Acaso por la incomprensión de su amo y, a su vez, llevado por la nostalgia de su pueblo natal, nuestro Santo labrador, acompañado de su joven esposa, hubo de trasladarse definitivamente a Madrid. De nuevo en la villa que le vio nacer, trabajó las tierras que Juan de Vargas tenía en una localidad vecina, donde se dice que le nació su primero y único hijo. Satisfecho Vargas de la laboriosidad y honradez de su colono, le puso muy pronto al frente de toda su hacienda, en su mayor parte encuadrada en el término de la villa madrileña. Ya San Isidro no volvió a abandonar su tierra hasta que murió a la edad avanzada de noventa años.
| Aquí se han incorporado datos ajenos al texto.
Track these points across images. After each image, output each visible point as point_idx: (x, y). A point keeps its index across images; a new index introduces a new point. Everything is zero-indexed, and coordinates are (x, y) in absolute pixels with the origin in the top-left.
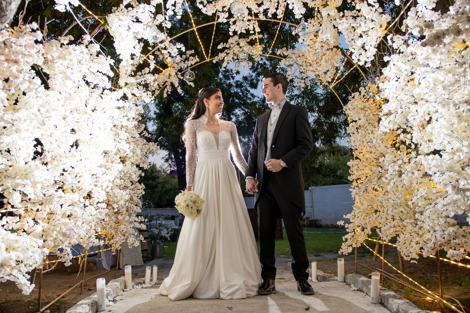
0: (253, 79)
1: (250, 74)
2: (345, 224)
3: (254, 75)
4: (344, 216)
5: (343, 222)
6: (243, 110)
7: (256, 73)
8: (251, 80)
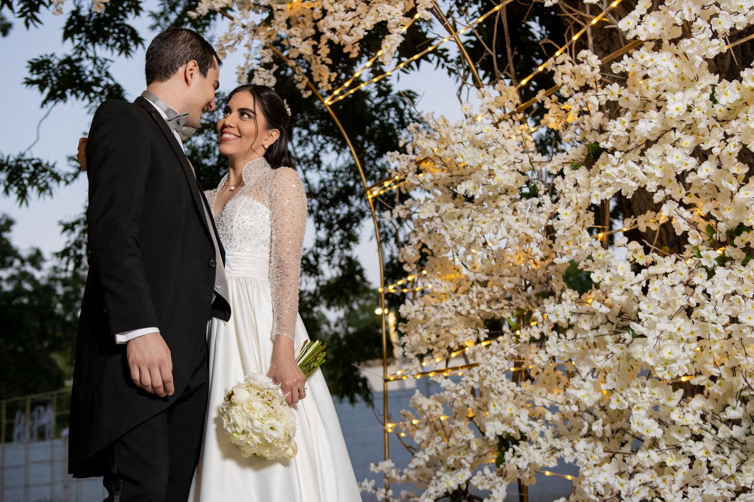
2: (375, 488)
4: (372, 465)
5: (373, 483)
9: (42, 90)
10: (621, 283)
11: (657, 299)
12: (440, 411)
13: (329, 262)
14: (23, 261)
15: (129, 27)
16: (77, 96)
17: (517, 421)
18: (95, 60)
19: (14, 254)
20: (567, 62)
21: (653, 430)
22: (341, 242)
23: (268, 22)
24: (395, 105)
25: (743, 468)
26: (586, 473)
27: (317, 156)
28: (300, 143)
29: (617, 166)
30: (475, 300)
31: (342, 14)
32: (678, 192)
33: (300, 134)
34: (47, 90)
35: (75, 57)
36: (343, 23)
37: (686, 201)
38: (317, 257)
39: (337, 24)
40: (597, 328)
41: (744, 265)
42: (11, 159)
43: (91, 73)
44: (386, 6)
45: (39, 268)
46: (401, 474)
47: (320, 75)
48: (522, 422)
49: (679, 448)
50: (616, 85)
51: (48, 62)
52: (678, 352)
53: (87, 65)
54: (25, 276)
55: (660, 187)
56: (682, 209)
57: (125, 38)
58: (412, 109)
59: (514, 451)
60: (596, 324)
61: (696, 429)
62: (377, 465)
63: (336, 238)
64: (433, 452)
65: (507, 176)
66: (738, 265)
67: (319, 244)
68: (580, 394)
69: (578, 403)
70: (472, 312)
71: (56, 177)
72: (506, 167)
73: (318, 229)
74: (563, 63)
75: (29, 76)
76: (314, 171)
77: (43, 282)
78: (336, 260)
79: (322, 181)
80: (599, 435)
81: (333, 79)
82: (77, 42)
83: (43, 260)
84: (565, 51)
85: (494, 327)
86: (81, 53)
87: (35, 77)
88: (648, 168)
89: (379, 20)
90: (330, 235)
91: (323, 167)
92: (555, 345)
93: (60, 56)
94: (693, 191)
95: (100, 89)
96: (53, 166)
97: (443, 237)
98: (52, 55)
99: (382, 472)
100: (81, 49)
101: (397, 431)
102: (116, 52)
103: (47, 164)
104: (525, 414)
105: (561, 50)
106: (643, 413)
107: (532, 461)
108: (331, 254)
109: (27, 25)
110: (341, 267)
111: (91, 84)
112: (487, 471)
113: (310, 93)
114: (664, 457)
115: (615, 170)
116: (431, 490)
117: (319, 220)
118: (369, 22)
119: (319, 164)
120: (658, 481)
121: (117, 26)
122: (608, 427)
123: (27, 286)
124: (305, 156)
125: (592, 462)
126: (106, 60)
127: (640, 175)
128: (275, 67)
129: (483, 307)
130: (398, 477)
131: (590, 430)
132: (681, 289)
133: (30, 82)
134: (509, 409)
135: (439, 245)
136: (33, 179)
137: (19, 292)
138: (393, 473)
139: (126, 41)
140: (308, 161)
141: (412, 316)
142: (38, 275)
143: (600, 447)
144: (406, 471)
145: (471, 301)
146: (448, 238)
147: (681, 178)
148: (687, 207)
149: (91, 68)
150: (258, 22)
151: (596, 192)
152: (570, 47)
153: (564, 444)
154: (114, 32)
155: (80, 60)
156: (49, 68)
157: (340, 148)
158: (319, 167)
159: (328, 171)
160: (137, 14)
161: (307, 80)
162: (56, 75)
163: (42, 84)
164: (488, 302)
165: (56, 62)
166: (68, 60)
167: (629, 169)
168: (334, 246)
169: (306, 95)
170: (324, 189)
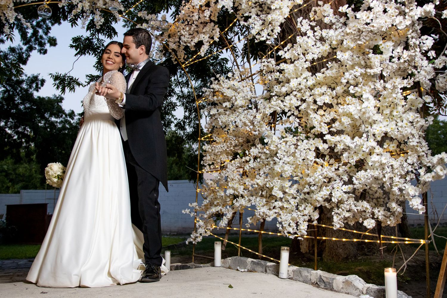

Próximo a expirar «hizo humildísima confesión de sus faltas, recibió el Viático y exhortó a los suyos al amor de Dios y del prójimo». Su cuerpo fue sepultado en el cementerio de San Andrés, y, a pesar de permanecer allí expuesto a las inclemencias del tiempo durante cuarenta años, se conservó incorrupto, exhalando suavísimo olor, dice el documento pontificio. Un amigo suyo lo trasladó, a expensas propias, del cementerio común a la iglesia donde se dice fuera bautizado.